[WORK REQUIRED] Set down a true copy of the data, with all pictures left out.
┌─ RECORDS TO PROCESS
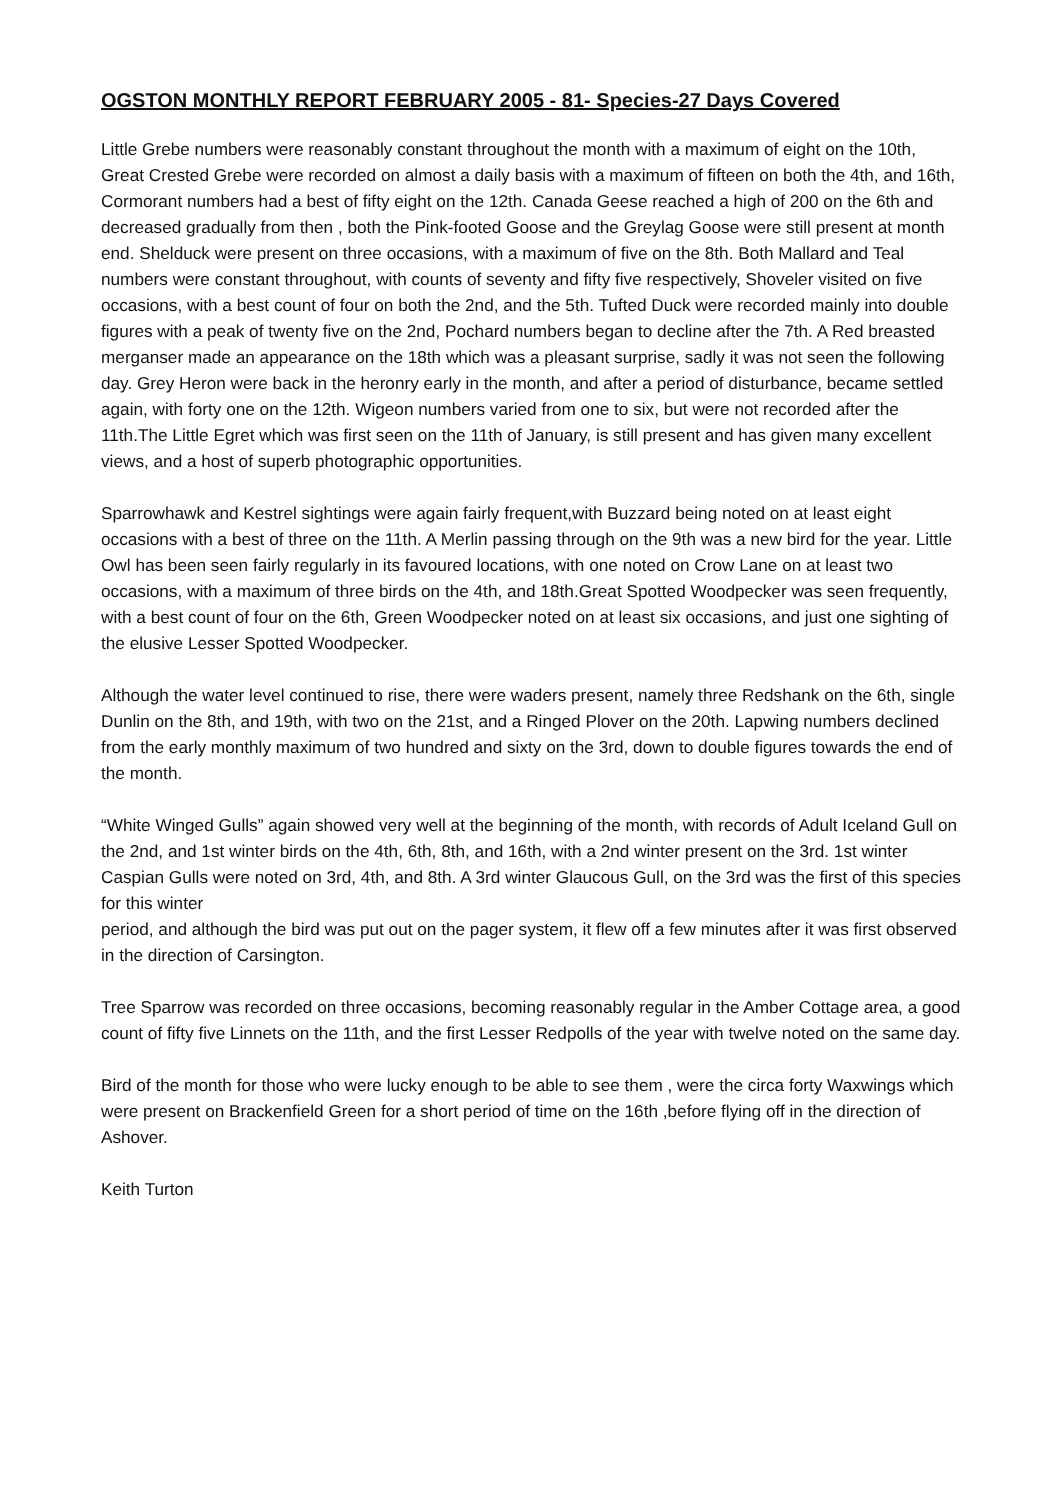OGSTON MONTHLY REPORT FEBRUARY 2005 - 81- Species-27 Days Covered
Little Grebe numbers were reasonably constant throughout the month with a maximum of eight on the 10th, Great Crested Grebe were recorded on almost a daily basis with a maximum of fifteen on both the 4th, and 16th, Cormorant numbers had a best of fifty eight on the 12th. Canada Geese reached a high of 200 on the 6th and decreased gradually from then , both the Pink-footed Goose and the Greylag Goose were still present at month end. Shelduck were present on three occasions, with a maximum of five on the 8th. Both Mallard and Teal numbers were constant throughout, with counts of seventy and fifty five respectively, Shoveler visited on five occasions, with a best count of four on both the 2nd, and the 5th. Tufted Duck were recorded mainly into double figures with a peak of twenty five on the 2nd, Pochard numbers began to decline after the 7th. A Red breasted merganser made an appearance on the 18th which was a pleasant surprise, sadly it was not seen the following day. Grey Heron were back in the heronry early in the month, and after a period of disturbance, became settled again, with forty one on the 12th. Wigeon numbers varied from one to six, but were not recorded after the 11th.The Little Egret which was first seen on the 11th of January, is still present and has given many excellent views, and a host of superb photographic opportunities.
Sparrowhawk and Kestrel sightings were again fairly frequent,with Buzzard being noted on at least eight occasions with a best of three on the 11th. A Merlin passing through on the 9th was a new bird for the year. Little Owl has been seen fairly regularly in its favoured locations, with one noted on Crow Lane on at least two occasions, with a maximum of three birds on the 4th, and 18th.Great Spotted Woodpecker was seen frequently, with a best count of four on the 6th, Green Woodpecker noted on at least six occasions, and just one sighting of the elusive Lesser Spotted Woodpecker.
Although the water level continued to rise, there were waders present, namely three Redshank on the 6th, single Dunlin on the 8th, and 19th, with two on the 21st, and a Ringed Plover on the 20th. Lapwing numbers declined from the early monthly maximum of two hundred and sixty on the 3rd, down to double figures towards the end of the month.
“White Winged Gulls” again showed very well at the beginning of the month, with records of Adult Iceland Gull on the 2nd, and 1st winter birds on the 4th, 6th, 8th, and 16th, with a 2nd winter present on the 3rd. 1st winter Caspian Gulls were noted on 3rd, 4th, and 8th. A 3rd winter Glaucous Gull, on the 3rd was the first of this species for this winter
period, and although the bird was put out on the pager system, it flew off a few minutes after it was first observed in the direction of Carsington.
Tree Sparrow was recorded on three occasions, becoming reasonably regular in the Amber Cottage area, a good count of fifty five Linnets on the 11th, and the first Lesser Redpolls of the year with twelve noted on the same day.
Bird of the month for those who were lucky enough to be able to see them , were the circa forty Waxwings which were present on Brackenfield Green for a short period of time on the 16th ,before flying off in the direction of Ashover.
Keith Turton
└─
[RESULT]
OGSTON MONTHLY REPORT FEBRUARY 2005 - 81- Species-27 Days Covered
Little Grebe numbers were reasonably constant throughout the month with a maximum of eight on the 10th, Great Crested Grebe were recorded on almost a daily basis with a maximum of fifteen on both the 4th, and 16th, Cormorant numbers had a best of fifty eight on the 12th. Canada Geese reached a high of 200 on the 6th and decreased gradually from then , both the Pink-footed Goose and the Greylag Goose were still present at month end. Shelduck were present on three occasions, with a maximum of five on the 8th. Both Mallard and Teal numbers were constant throughout, with counts of seventy and fifty five respectively, Shoveler visited on five occasions, with a best count of four on both the 2nd, and the 5th. Tufted Duck were recorded mainly into double figures with a peak of twenty five on the 2nd, Pochard numbers began to decline after the 7th. A Red breasted merganser made an appearance on the 18th which was a pleasant surprise, sadly it was not seen the following day. Grey Heron were back in the heronry early in the month, and after a period of disturbance, became settled again, with forty one on the 12th. Wigeon numbers varied from one to six, but were not recorded after the 11th.The Little Egret which was first seen on the 11th of January, is still present and has given many excellent views, and a host of superb photographic opportunities.
Sparrowhawk and Kestrel sightings were again fairly frequent,with Buzzard being noted on at least eight occasions with a best of three on the 11th. A Merlin passing through on the 9th was a new bird for the year. Little Owl has been seen fairly regularly in its favoured locations, with one noted on Crow Lane on at least two occasions, with a maximum of three birds on the 4th, and 18th.Great Spotted Woodpecker was seen frequently, with a best count of four on the 6th, Green Woodpecker noted on at least six occasions, and just one sighting of the elusive Lesser Spotted Woodpecker.
Although the water level continued to rise, there were waders present, namely three Redshank on the 6th, single Dunlin on the 8th, and 19th, with two on the 21st, and a Ringed Plover on the 20th. Lapwing numbers declined from the early monthly maximum of two hundred and sixty on the 3rd, down to double figures towards the end of the month.
“White Winged Gulls” again showed very well at the beginning of the month, with records of Adult Iceland Gull on the 2nd, and 1st winter birds on the 4th, 6th, 8th, and 16th, with a 2nd winter present on the 3rd. 1st winter Caspian Gulls were noted on 3rd, 4th, and 8th. A 3rd winter Glaucous Gull, on the 3rd was the first of this species for this winter
period, and although the bird was put out on the pager system, it flew off a few minutes after it was first observed in the direction of Carsington.
Tree Sparrow was recorded on three occasions, becoming reasonably regular in the Amber Cottage area, a good count of fifty five Linnets on the 11th, and the first Lesser Redpolls of the year with twelve noted on the same day.
Bird of the month for those who were lucky enough to be able to see them , were the circa forty Waxwings which were present on Brackenfield Green for a short period of time on the 16th ,before flying off in the direction of Ashover.
Keith Turton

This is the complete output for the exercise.